Only some lines are wanted. Transcribe, exactly, the lines below from the line with "Digital Edition" up to and including the line with "Jordan's Principle".

■ Information ■

────────

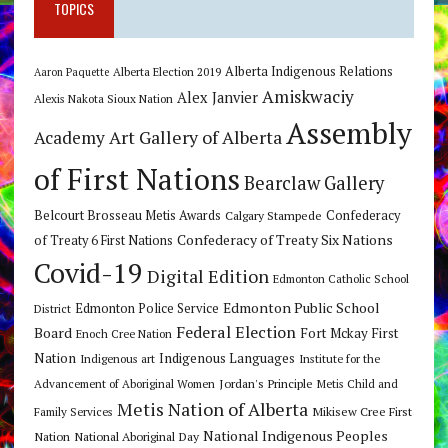
TOPICS
Alberta Indigenous Relations
Alberta Election 2019
Aaron Paquette
Amiskwaciy
Alex Janvier
Alexis Nakota Sioux Nation
Assembly
Art Gallery of Alberta
Academy
of First Nations
Bearclaw Gallery
Belcourt Brosseau Metis Awards
Calgary Stampede
Confederacy
Confederacy of Treaty Six Nations
of Treaty 6 First Nations
Covid-19
Digital Edition
Edmonton Catholic School
Edmonton Public School
Edmonton Police Service
District
Federal Election
Board
Fort Mckay First
Enoch Cree Nation
Nation
Indigenous Languages
Indigenous art
Institute for the
Jordan's Principle
Advancement of Aboriginal Women
Metis Child and
Metis Nation of Alberta
Mikisew Cree First
Family Services
National Indigenous Peoples
Nation
National Aboriginal Day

────────

■ Task answer ■
Digital Edition
Edmonton Catholic School
Edmonton Public School
Edmonton Police Service
District
Federal Election
Board
Fort Mckay First
Enoch Cree Nation
Nation
Indigenous Languages
Indigenous art
Institute for the
Jordan's Principle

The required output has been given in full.